Finance Minister Paschal Donohoe has warned that Ireland must move into a “new phase of preparedness” for all potential Brexit outcomes amid fears a no-deal situation could cost this country hundreds of millions of euro and see unemployment levels surge.
Speaking before a special Cabinet meeting in south west Kerry on Wednesday, which is expected to see talks focus on hard Brexit contingency plans, Mr Donohoe said it was inevitable that the Government is preparing for all options.
In a high-stakes move yesterday, British prime minister Theresa May told hardline Brexiteers in her own party to either back her soft Brexit blueprint or face the growing prospect of Britain crashing out of the EU with no deal.
And while the claim is likely to be questioned by former Brexit secretary David Davis, former British foreign secretary Boris Johnson, and hardline pro-Brexit MP Jacob Rees-Mogg in key Brexit debates in Westminster this week, speaking on RTÉ’s This Week programme, Mr Donohoe further underlined the no-deal fear.

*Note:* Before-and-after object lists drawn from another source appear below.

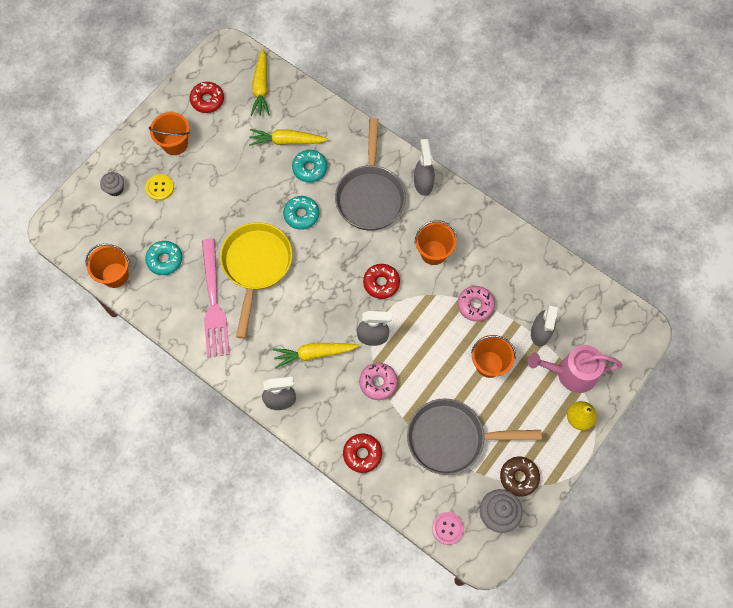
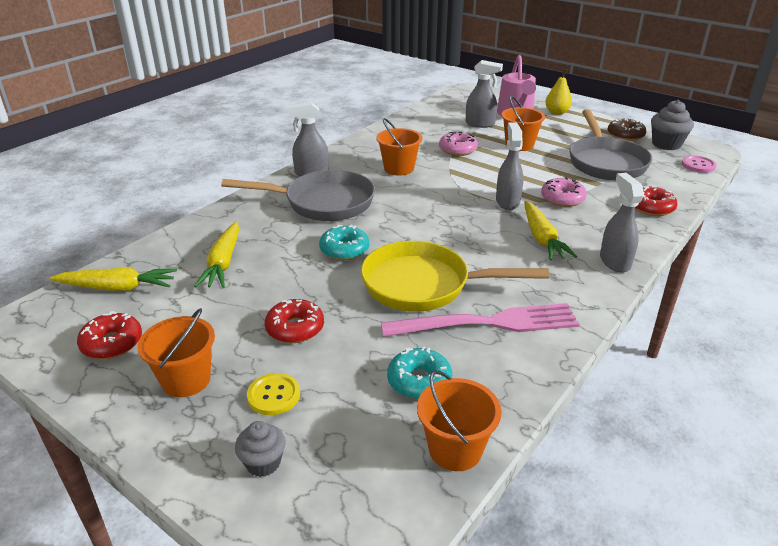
camera: 90 degrees left, 35 degrees down
(310, 168) = (273, 244): turquoise donut -> none
(381, 283) = (439, 196): red donut -> red donut (295, 328)

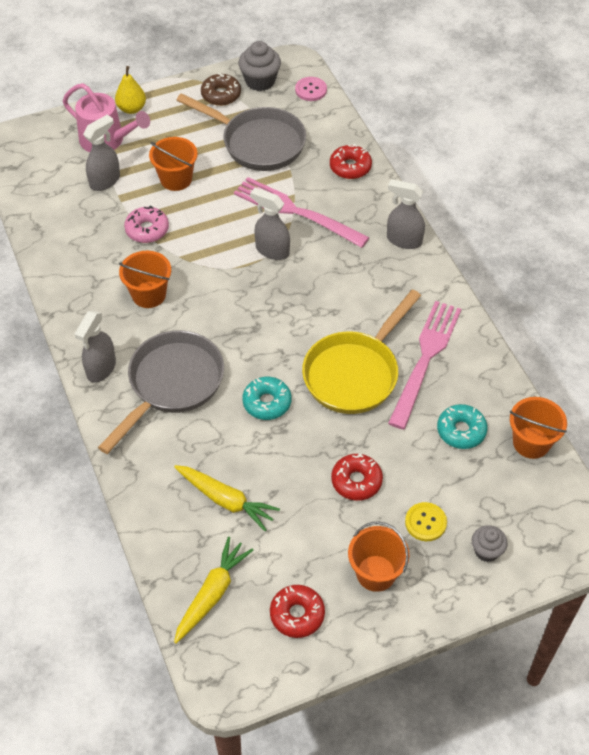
camera: 60 degrees left, 20 degrees up
(542, 238) = (343, 263): yellow carrot -> none
(562, 198) = (295, 212): pink donut -> pink fork

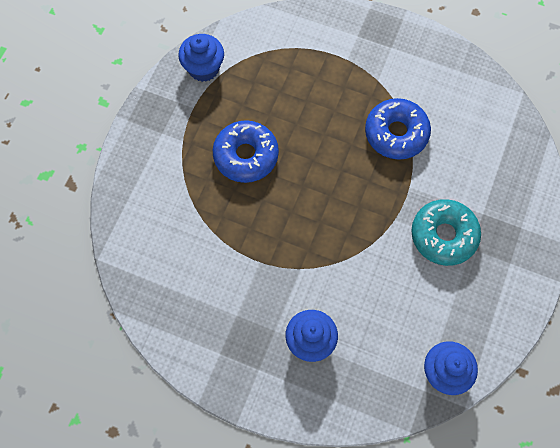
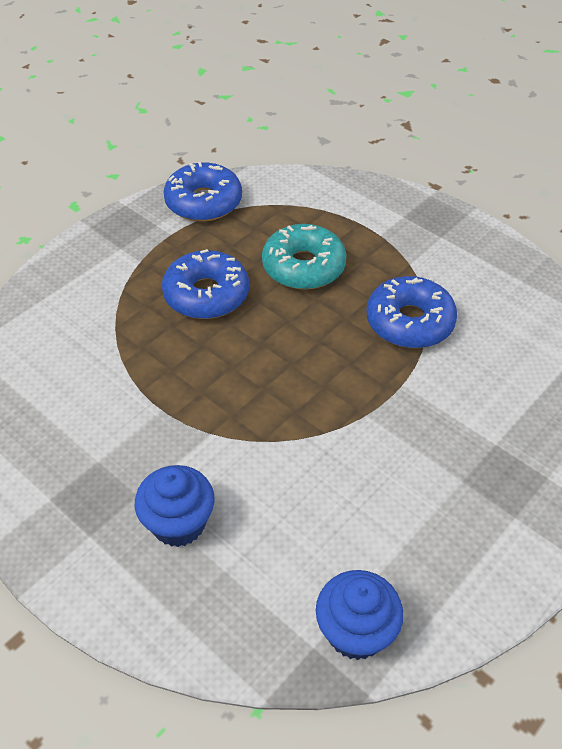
camera: 20 degrees right, 20 degrees down
(203, 68) = (203, 202): blue cupcake -> blue donut
(443, 235) = (427, 453): turquoise donut -> turquoise donut (303, 267)

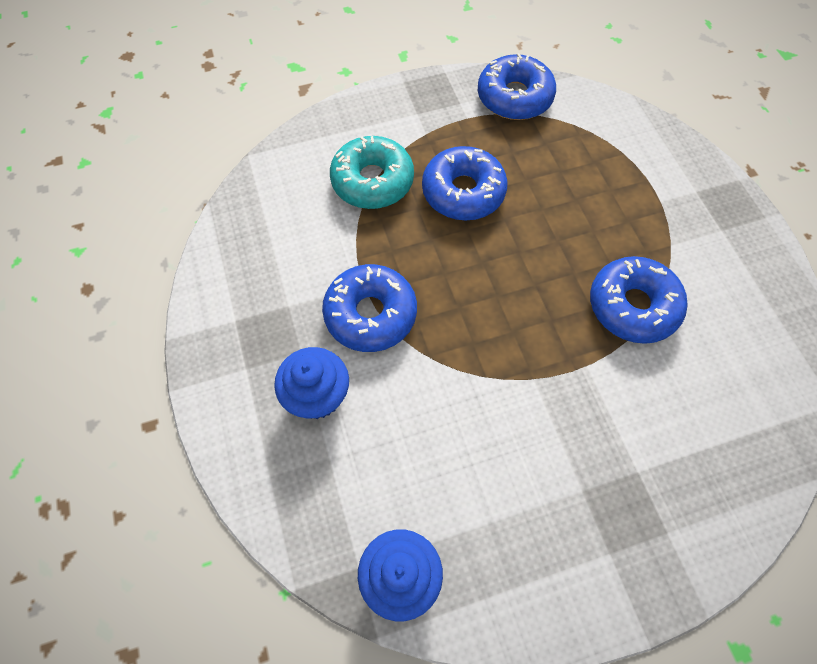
camera: 30 degrees right, 15 degrees up
(185, 431) = (370, 314): none -> blue donut
(303, 267) = (566, 203): turquoise donut -> turquoise donut (372, 181)

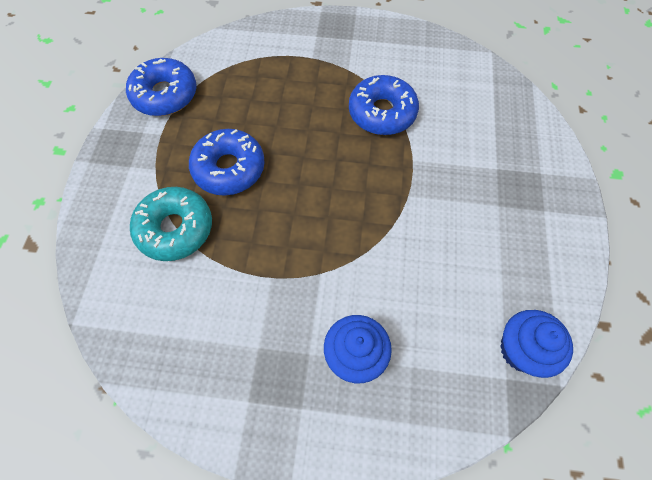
camera: 65 degrees left, 0 degrees up
(370, 314) = (301, 283): blue donut -> none

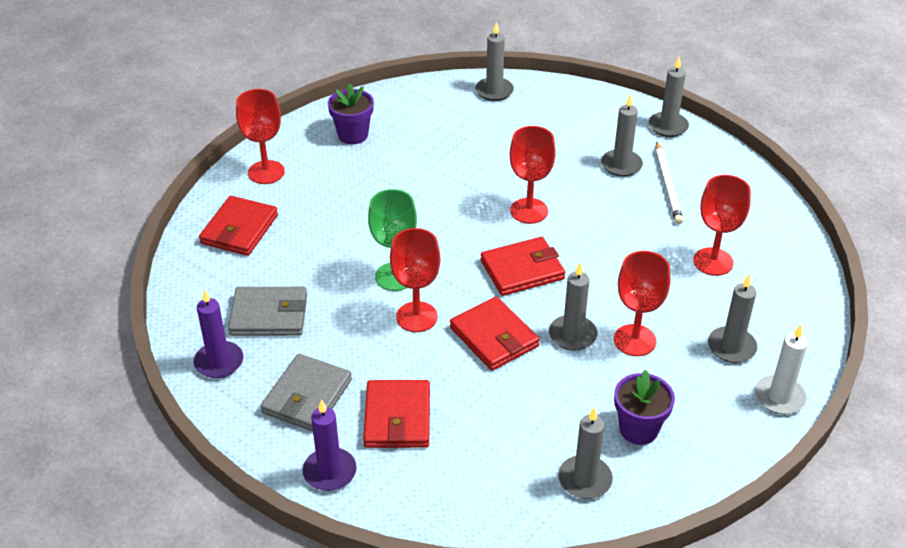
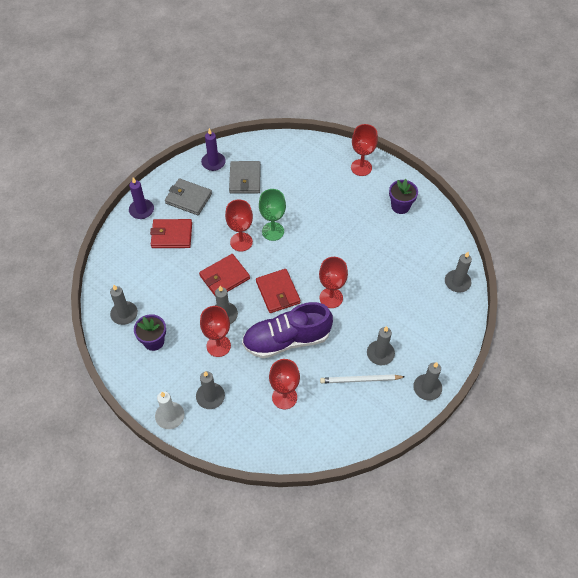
camera: 90 degrees right, 15 degrees up
(239, 229) = (311, 160): red wallet -> none
(611, 259) = (287, 340): none -> purple shoe

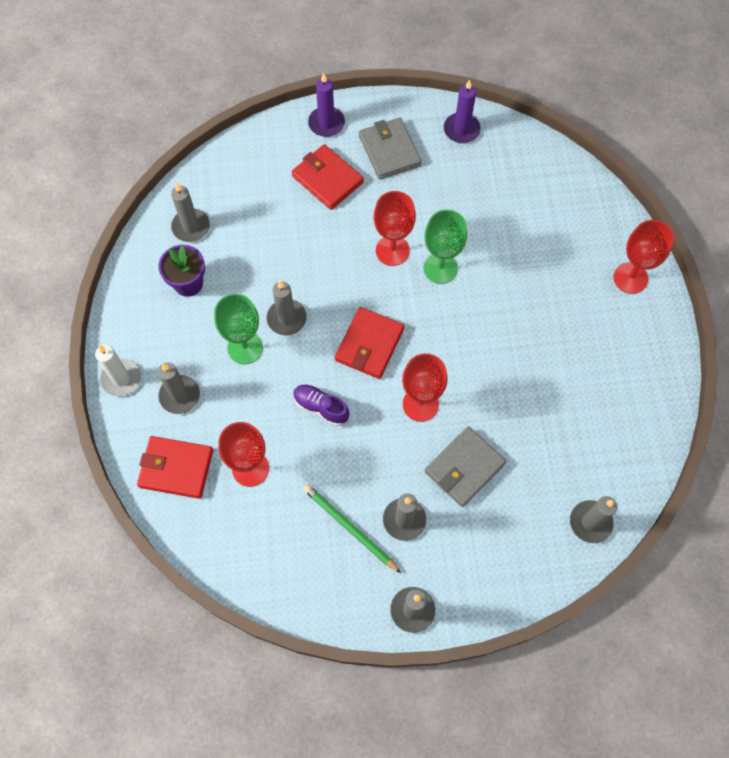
camera: 45 degrees right, 10 degrees up
(218, 346) = (245, 348): red goblet -> green goblet
(224, 277) = (332, 276): red wallet -> red wallet (176, 468)
(245, 179) = (476, 178): grey wallet -> grey wallet (464, 467)
(287, 340) = (321, 407): purple shoe -> purple shoe, size x0.47
(360, 380) = (349, 528): white pencil -> green pencil
(400, 206) = (625, 367): purple flower pot -> none

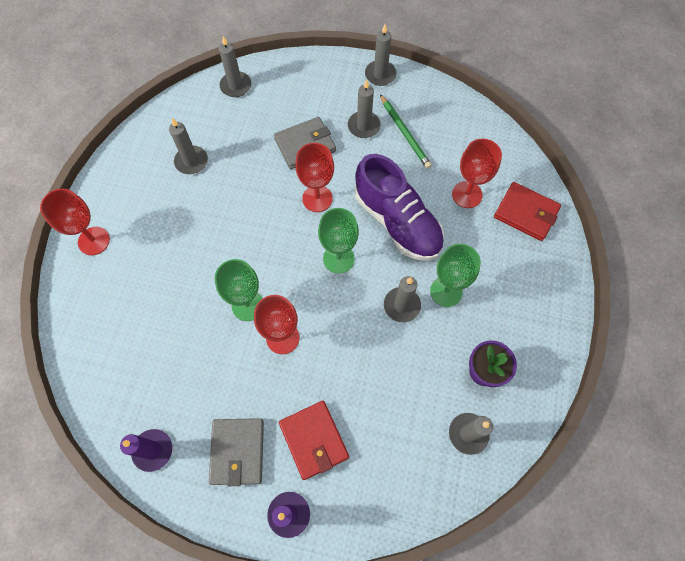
camera: 160 degrees left, 0 degrees up
(121, 379) = (561, 300): white candle -> none
(179, 395) = (512, 269): grey candle -> grey candle (191, 161)
(321, 407) = (397, 221): purple shoe -> purple shoe, size x2.15
(369, 344) = (338, 258): red wallet -> green goblet

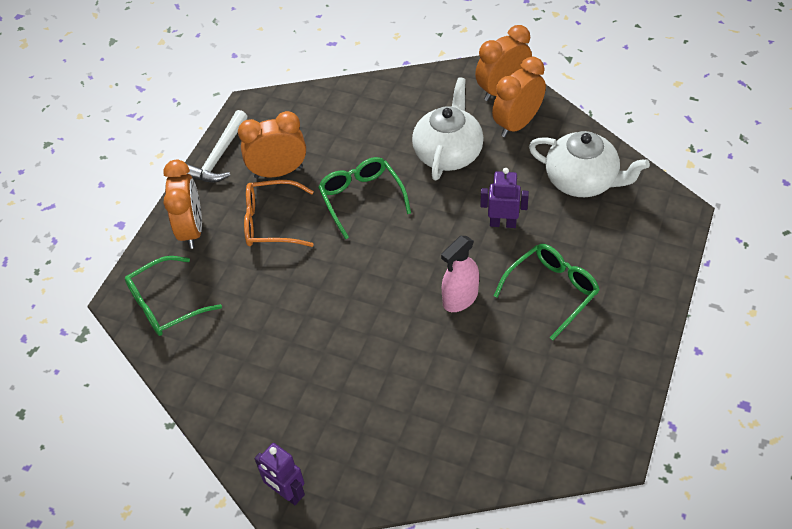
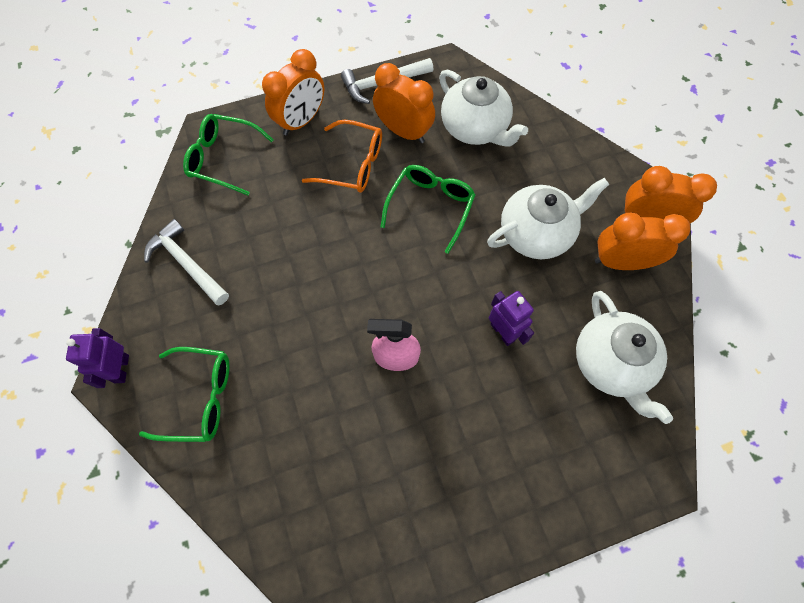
camera: 45 degrees right, 15 degrees up
(238, 389) = (187, 264): none -> white hammer
(271, 222) = (352, 165): orange glasses -> orange glasses turned 150 degrees clockwise
(325, 128) = (475, 128): none -> white teapot
(552, 291) = (466, 427): green glasses -> green glasses (199, 398)

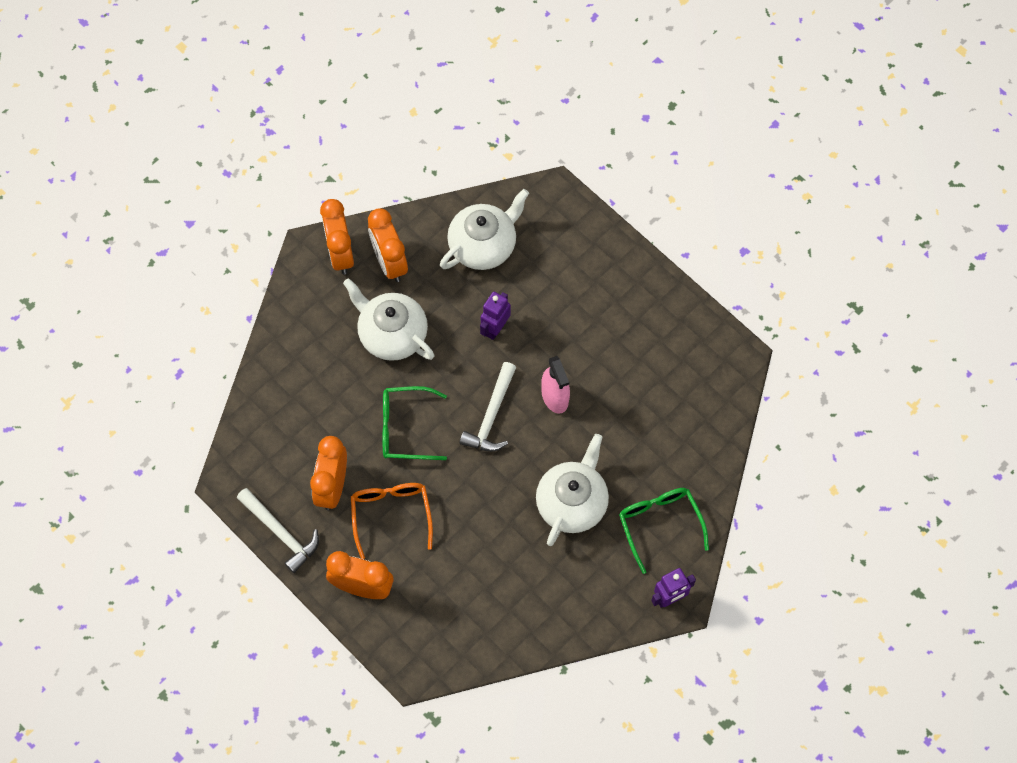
camera: 115 degrees left, 0 degrees up
(187, 264) = (558, 603): white hammer -> white hammer (491, 415)
(223, 159) = (439, 636): green glasses -> none
(475, 128) = (299, 425): white teapot -> white teapot (572, 502)

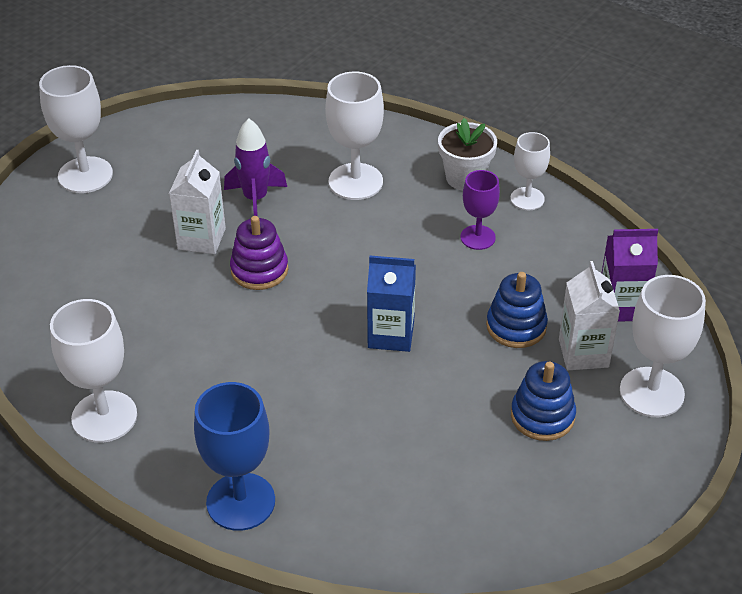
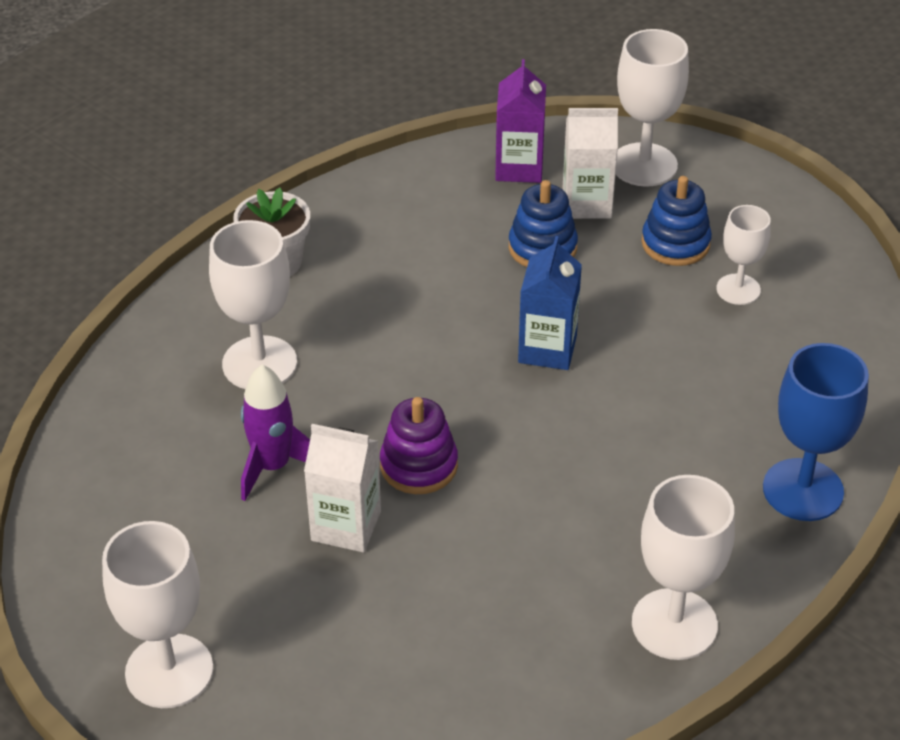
camera: 85 degrees left, 0 degrees up
(478, 237) = (390, 263): purple goblet -> none
(527, 199) = (328, 215): white goblet -> white goblet (738, 289)

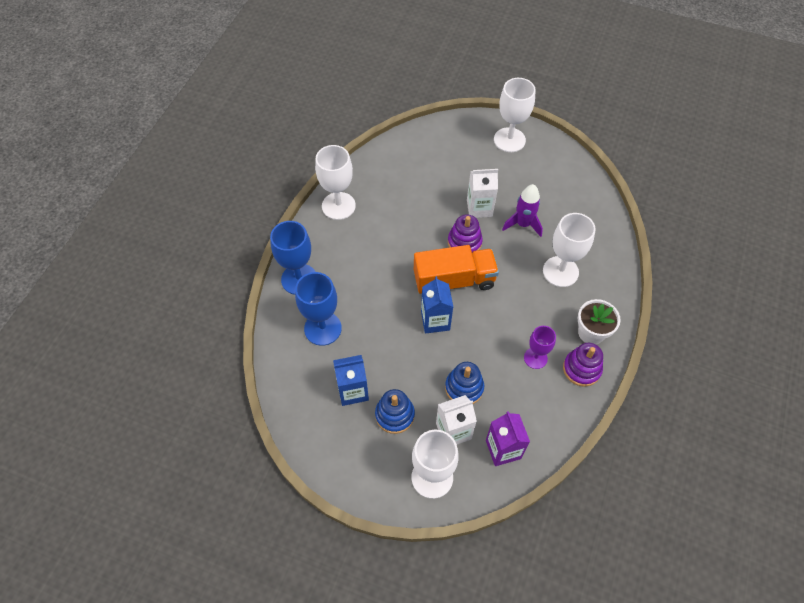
camera: 160 degrees right, 15 degrees up
(330, 223) = (581, 369): none -> purple stacking toy
(397, 254) = (535, 358): none -> purple goblet
(478, 403) = (454, 281): none -> orange truck
(738, 289) = (353, 391): white goblet -> blue carton
(771, 391) = (323, 328): none -> blue goblet

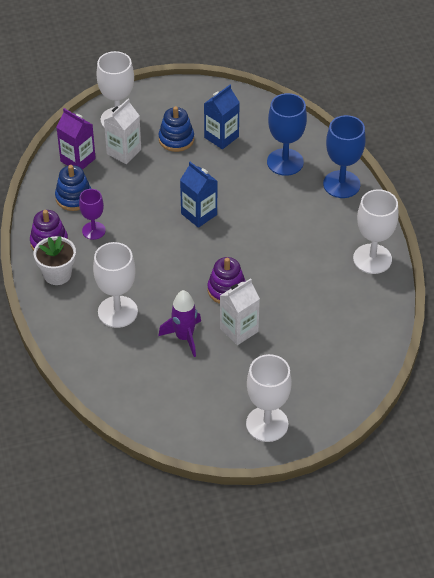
camera: 145 degrees right, 10 degrees down
(454, 281) = (209, 252): orange truck -> none
(464, 388) = (137, 181): blue stacking toy -> blue stacking toy (74, 197)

Asked about Wednesday’s upcoming special cabinet meeting in Derrynane, south west Kerry, Mr Donohoe confirmed widely leaked suggestions the Government will discuss a series of contingency options for all potential Brexit outcomes.
While insisting this does not mean the Government is losing faith in the likelihood of a deal being struck between the EU and Britain before the October deadline, the finance minister said every eventuality now needs to be considered.
“We are looking for the best deal possible,” said Mr Donohoe.
“Despite the publication of the white paper [Ms May’s soft Brexit plan], there is a view the future trading relationship is unresolved.”
Mr Donohoe that, because of the situation, Ireland is moving into “a new stage of preparedness” and noted “models” already examined by the Government show a no-deal Brexit could force a 2% rise in Irish unemployment levels.
The meeting on Wednesday is expected to hear Tánaiste Simon Coveney warn that Brexit could cost the State hundreds of millions of euro and that regardless of the outcome hundreds of new customs union officials will be needed.
Mr Coveney is also likely to ask ministerial colleagues for approval to potential bring 200,000 tonnes of Irish oil reserves held in Britain back to Ireland amid fears of a no deal situation.
Meanwhile, Ms May has appealed to warring Conservative MPs to back her blueprint for Brexit, devised at an emergency meeting in chequers a week ago, and avoid a disorderly withdrawal from the EU, which would damage Britain’s interests.
Ahead of a crucial week in Westminster, Ms May said that, despite criticism, her plan offered a “hard-headed and practical” way forward.
“We could go for no deal, no deal is still there, it is still possible, but I think the best thing for the UK is to have deal that sets a good relationship with our trading partners in the future,” she told BBC1’s The Andrew Marr Show.
Her resolve is likely to be tested in the coming days Mr Johnson holds a parliamentary resignation speech and as the latest round of crucial Brexit votes occur in Westminster.